After using the framework with different sweetpotato seed system stakeholders in southern Ethiopia, Mihiretu Cherinet, Research Associate at the International Potato Center, confirmed that the framework helped them to be more conscious of the need to assess all three dimensions of seed system functioning (availability, access and quality), before implementing activities: “Our interest is to understand how to leverage the strengths of the traditional sweetpotato vine multipliers who have close ties with traders. The results from using the framework showed that, while seed users had greater access to planting material from the traditional system, the quality of the seed from that system was unknown.” Cherinet and his colleagues are now following up with an in-depth study to assess the seed quality from the traditional system.
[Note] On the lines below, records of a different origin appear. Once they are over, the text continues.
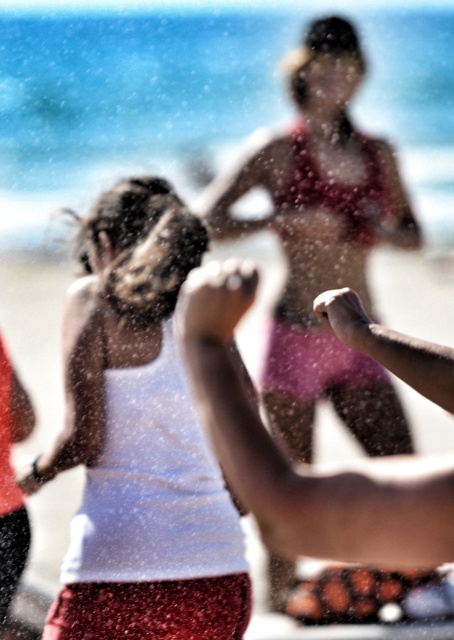
You are standing at the origin point in the beach scene. There are two points marked in the image, one at coordinate point [182,67] and the other at point [164,595]. If you want to walk towards the point that is closer to the background, which coordinate should you head towards?

You should head towards point [182,67] because it is behind point [164,595], making it closer to the background.

You are a photographer trying to capture the perfect shot of the clear water at center and the white matte tank top at center. Based on their positions, which object should you focus on first to ensure both are in sharp focus?

The clear water at center is above the white matte tank top at center, so you should focus on the white matte tank top at center first since it is closer to the camera. This way, when adjusting the focus, the clear water at center will naturally come into focus afterward as it is positioned above.

What are the coordinates of the white matte tank top at center?

The white matte tank top at center is located at point [139,440].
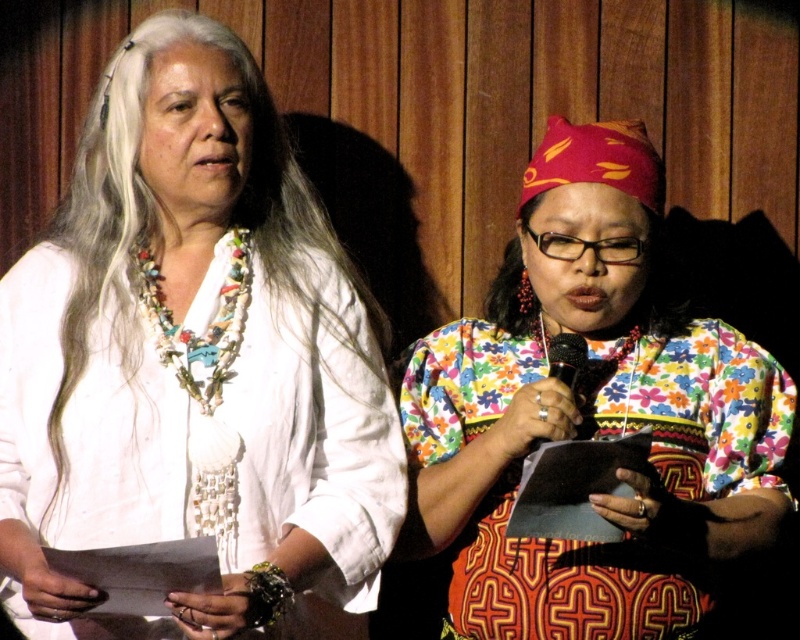
Question: Which of the following is the farthest from the observer?

Choices:
 (A) (592, 396)
 (B) (214, 433)
 (C) (168, 324)

Answer: (A)

Question: Considering the real-world distances, which object is closest to the white beaded necklace at center?

Choices:
 (A) matte silver necklace at center
 (B) floral fabric dress at center

Answer: (B)

Question: Does floral fabric dress at center appear on the right side of multicolored beaded necklace at left?

Choices:
 (A) yes
 (B) no

Answer: (A)

Question: Which point is farther to the camera?

Choices:
 (A) white beaded necklace at center
 (B) multicolored beaded necklace at left

Answer: (B)

Question: Does floral fabric dress at center appear on the left side of matte silver necklace at center?

Choices:
 (A) yes
 (B) no

Answer: (B)

Question: Is multicolored beaded necklace at left to the left of matte silver necklace at center from the viewer's perspective?

Choices:
 (A) no
 (B) yes

Answer: (B)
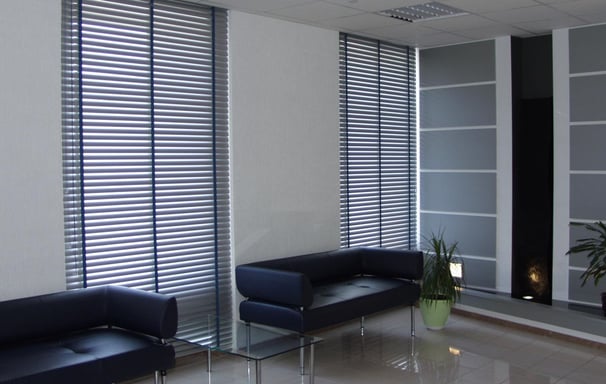
Where is `table legs`? The width and height of the screenshot is (606, 384). table legs is located at coordinates (253, 375), (216, 362), (250, 338).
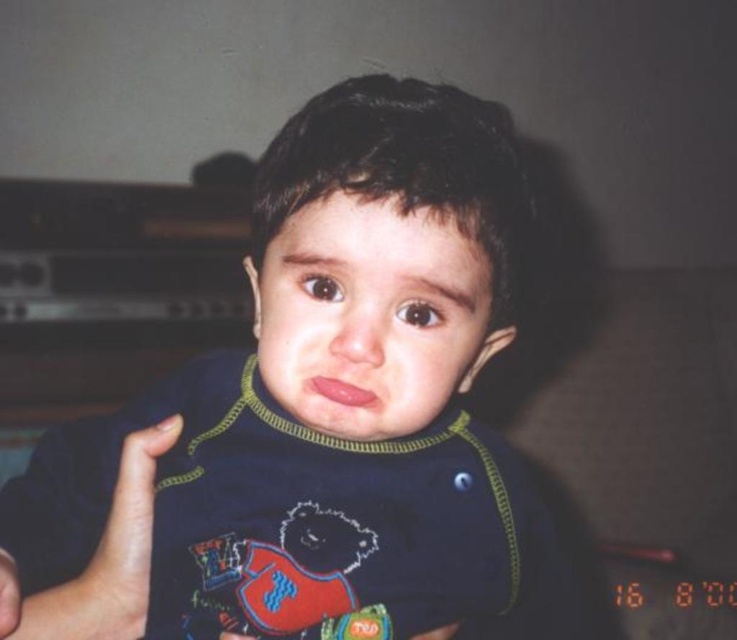
Question: Can you confirm if dark blue fabric at center is positioned to the left of smooth skin hand at lower left?

Choices:
 (A) no
 (B) yes

Answer: (A)

Question: Which of the following is the farthest from the observer?

Choices:
 (A) (129, 632)
 (B) (312, 342)

Answer: (A)

Question: Is dark blue fabric at center closer to camera compared to smooth skin hand at lower left?

Choices:
 (A) yes
 (B) no

Answer: (A)

Question: Can you confirm if dark blue fabric at center is positioned below smooth skin hand at lower left?

Choices:
 (A) no
 (B) yes

Answer: (A)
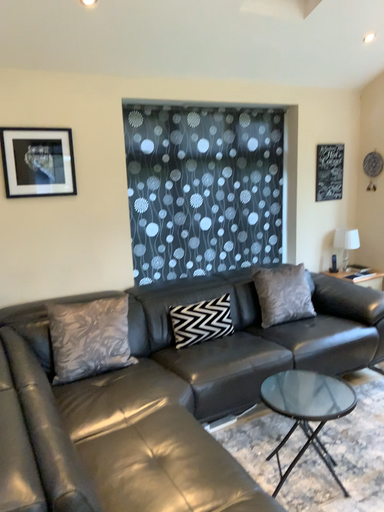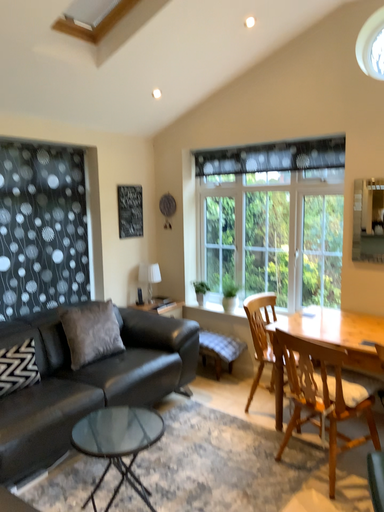
Question: How did the camera likely rotate when shooting the video?

Choices:
 (A) rotated right
 (B) rotated left

Answer: (A)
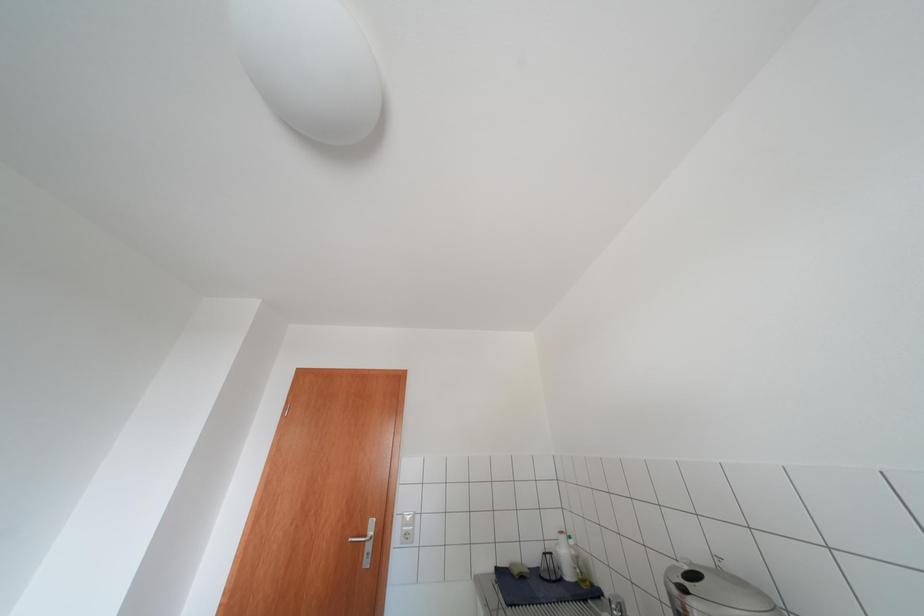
The use of the framework has led to a study to compare the quality of sweetpotato planting material from the traditional system (above) and from commercial sweetpotato vine multiplier’s (below), Southern Nations, Nationalities and Peoples Region (SNNPR) Ethiopia. Credits: B Temesgen (above) and M McEwan (below) / CIP.

This framework is part of a set of tools developed by RTB to improve the understanding of existing seed systems on roots, tubers, and bananas, and improve the design, implementation and evaluation of new interventions. The “RTB Seed Toolbox” also includes tools for impact network analysis, seed degeneration models, means-end chains, and seed tracing. The Toolbox will be officially launched at the RTB annual meeting in Cali, Colombia in October 2018. A systematic application of these tools will help us unravel the “wicked” challenge of RTB crop seed systems, so that roots, tubers and bananas can contribute to improved food and nutrition security and income generation for resource poor households.